What is needed here is an exact repetition of the records below, beginning at the line that has "카카오페이머니로 3만원 이상 결제 시 1천원 즉시 할인" and stopping after the line that has "Doch dahinter steckt harte Arb".

**THE INPUT**

┄┄┄┄┄┄┄┄┄┄┄┄┄┄┄┄┄┄┄┄

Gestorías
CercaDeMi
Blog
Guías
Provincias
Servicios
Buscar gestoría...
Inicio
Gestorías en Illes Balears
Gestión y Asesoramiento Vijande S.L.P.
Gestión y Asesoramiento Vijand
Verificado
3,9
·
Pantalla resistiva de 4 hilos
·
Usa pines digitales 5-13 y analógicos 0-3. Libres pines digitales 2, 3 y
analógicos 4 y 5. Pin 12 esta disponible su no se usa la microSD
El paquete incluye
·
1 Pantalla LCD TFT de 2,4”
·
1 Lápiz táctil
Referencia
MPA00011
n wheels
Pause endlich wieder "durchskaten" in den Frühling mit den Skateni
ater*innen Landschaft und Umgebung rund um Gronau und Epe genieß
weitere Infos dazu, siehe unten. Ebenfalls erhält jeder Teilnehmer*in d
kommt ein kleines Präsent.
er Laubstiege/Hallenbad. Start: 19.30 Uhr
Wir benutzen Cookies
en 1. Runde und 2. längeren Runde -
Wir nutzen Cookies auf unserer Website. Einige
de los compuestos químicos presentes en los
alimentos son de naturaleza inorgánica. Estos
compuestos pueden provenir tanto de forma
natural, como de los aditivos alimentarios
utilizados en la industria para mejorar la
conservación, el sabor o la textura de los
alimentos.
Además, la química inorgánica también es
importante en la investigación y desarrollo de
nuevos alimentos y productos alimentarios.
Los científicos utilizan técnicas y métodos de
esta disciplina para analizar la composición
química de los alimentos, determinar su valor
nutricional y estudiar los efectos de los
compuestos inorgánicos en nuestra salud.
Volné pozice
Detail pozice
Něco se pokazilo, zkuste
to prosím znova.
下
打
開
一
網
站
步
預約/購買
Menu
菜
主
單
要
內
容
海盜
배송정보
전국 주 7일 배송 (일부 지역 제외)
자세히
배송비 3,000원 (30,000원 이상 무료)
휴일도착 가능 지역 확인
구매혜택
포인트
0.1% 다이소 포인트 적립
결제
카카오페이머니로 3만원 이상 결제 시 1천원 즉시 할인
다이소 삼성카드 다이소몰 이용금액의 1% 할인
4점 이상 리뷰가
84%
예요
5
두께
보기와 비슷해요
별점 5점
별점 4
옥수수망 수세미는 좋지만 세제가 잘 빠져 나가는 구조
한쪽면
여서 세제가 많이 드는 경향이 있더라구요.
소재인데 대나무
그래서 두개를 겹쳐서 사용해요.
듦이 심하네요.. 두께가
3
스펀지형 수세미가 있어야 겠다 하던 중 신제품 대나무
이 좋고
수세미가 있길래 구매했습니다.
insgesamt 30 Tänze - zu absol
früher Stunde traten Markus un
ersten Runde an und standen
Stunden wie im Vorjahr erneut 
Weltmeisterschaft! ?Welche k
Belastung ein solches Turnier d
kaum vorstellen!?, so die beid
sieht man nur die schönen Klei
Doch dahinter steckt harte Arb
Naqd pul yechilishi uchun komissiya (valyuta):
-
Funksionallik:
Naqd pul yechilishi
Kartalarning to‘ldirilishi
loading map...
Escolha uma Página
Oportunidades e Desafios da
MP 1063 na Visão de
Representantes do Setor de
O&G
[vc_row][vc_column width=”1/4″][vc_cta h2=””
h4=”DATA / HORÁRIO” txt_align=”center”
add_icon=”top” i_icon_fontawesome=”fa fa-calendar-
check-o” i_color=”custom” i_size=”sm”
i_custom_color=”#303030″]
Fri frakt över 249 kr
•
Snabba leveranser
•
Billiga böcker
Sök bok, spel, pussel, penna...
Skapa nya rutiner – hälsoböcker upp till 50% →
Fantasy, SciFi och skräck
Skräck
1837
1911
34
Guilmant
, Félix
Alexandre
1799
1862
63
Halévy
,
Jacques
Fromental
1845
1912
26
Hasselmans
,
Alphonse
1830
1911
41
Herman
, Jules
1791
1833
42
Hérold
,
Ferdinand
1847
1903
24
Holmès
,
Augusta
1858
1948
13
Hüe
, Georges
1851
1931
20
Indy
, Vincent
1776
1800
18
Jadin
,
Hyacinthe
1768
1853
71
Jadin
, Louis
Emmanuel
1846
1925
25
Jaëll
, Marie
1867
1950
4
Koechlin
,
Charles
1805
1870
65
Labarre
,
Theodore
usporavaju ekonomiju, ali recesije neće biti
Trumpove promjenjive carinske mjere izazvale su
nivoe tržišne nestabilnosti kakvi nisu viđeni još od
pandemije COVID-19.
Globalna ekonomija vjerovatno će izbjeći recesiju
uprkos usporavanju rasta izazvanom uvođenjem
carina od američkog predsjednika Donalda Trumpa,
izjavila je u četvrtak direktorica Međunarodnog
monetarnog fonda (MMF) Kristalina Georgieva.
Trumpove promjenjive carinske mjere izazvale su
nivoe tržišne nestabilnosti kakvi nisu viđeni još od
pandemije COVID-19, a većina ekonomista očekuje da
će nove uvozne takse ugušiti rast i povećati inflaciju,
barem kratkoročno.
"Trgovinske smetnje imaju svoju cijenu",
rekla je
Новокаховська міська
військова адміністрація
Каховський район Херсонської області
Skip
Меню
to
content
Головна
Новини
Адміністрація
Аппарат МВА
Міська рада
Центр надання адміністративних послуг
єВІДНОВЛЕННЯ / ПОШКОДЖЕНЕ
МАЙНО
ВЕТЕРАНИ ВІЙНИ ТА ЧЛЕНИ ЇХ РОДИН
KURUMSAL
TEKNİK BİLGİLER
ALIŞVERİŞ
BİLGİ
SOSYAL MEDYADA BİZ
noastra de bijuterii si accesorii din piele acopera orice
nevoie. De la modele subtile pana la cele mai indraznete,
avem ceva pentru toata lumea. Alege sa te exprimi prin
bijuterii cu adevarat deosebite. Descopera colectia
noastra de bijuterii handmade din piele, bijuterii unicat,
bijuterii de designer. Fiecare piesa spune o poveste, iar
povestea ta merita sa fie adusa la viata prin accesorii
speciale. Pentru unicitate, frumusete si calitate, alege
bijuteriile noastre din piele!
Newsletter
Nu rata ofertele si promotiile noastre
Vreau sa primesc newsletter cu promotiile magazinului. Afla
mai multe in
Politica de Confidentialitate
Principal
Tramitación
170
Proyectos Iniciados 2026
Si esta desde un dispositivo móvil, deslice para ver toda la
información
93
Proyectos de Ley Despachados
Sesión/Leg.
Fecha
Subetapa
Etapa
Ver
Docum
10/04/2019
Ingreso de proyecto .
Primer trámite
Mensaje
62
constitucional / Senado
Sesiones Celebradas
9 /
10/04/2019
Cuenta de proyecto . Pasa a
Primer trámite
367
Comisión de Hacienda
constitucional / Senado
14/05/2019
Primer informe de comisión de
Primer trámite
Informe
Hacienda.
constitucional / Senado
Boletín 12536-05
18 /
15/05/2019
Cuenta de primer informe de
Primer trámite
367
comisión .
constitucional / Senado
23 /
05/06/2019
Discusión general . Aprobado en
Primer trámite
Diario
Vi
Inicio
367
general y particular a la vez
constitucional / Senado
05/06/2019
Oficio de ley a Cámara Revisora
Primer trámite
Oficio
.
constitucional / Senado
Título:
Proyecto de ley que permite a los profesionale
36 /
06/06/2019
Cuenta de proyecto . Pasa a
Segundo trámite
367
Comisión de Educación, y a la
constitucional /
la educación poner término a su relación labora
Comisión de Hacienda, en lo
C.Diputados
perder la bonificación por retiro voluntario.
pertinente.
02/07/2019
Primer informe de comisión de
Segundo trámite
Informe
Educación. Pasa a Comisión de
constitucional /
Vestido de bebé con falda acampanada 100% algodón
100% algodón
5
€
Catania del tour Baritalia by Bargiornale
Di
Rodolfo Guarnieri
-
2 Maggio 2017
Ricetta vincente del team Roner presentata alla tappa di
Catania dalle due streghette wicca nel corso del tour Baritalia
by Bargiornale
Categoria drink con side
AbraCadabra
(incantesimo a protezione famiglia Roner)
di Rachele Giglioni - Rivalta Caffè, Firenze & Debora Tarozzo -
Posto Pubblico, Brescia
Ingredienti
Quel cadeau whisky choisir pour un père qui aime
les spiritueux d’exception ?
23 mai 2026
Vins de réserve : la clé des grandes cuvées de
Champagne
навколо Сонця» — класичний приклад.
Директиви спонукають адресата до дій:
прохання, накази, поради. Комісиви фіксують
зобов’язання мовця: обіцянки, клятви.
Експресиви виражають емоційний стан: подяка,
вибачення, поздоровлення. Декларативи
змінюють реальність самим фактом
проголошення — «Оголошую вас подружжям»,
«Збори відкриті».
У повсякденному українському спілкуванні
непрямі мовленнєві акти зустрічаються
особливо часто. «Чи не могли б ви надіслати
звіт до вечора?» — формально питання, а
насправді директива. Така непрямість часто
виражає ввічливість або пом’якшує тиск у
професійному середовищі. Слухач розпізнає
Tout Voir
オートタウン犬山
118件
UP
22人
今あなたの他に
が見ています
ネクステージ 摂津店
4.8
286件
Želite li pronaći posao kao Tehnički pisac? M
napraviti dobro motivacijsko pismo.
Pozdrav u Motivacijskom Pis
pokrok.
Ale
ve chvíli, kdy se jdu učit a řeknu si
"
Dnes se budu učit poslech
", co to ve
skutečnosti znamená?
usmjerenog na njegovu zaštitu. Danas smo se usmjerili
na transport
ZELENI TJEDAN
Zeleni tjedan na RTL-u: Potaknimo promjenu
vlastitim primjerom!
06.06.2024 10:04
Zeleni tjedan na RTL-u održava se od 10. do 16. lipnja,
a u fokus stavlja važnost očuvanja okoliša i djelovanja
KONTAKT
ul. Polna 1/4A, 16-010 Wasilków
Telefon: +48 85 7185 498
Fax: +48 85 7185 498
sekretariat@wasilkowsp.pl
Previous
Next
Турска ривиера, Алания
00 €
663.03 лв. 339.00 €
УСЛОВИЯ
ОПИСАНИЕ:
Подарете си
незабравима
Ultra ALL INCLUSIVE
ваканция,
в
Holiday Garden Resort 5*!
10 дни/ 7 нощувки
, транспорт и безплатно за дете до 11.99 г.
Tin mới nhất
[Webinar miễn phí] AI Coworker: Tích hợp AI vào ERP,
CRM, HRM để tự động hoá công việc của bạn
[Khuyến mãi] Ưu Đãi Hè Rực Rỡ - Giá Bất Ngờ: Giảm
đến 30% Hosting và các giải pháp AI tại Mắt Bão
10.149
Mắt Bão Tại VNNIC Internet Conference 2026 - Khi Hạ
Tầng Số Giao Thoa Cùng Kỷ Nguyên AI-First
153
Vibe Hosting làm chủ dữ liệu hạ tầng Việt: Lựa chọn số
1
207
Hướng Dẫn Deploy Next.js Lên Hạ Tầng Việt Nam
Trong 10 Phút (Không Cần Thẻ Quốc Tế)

┄┄┄┄┄┄┄┄┄┄┄┄┄┄┄┄┄┄┄┄

**RESULT FOR THIS TASK**
카카오페이머니로 3만원 이상 결제 시 1천원 즉시 할인
다이소 삼성카드 다이소몰 이용금액의 1% 할인
4점 이상 리뷰가
84%
예요
5
두께
보기와 비슷해요
별점 5점
별점 4
옥수수망 수세미는 좋지만 세제가 잘 빠져 나가는 구조
한쪽면
여서 세제가 많이 드는 경향이 있더라구요.
소재인데 대나무
그래서 두개를 겹쳐서 사용해요.
듦이 심하네요.. 두께가
3
스펀지형 수세미가 있어야 겠다 하던 중 신제품 대나무
이 좋고
수세미가 있길래 구매했습니다.
insgesamt 30 Tänze - zu absol
früher Stunde traten Markus un
ersten Runde an und standen
Stunden wie im Vorjahr erneut 
Weltmeisterschaft! ?Welche k
Belastung ein solches Turnier d
kaum vorstellen!?, so die beid
sieht man nur die schönen Klei
Doch dahinter steckt harte Arb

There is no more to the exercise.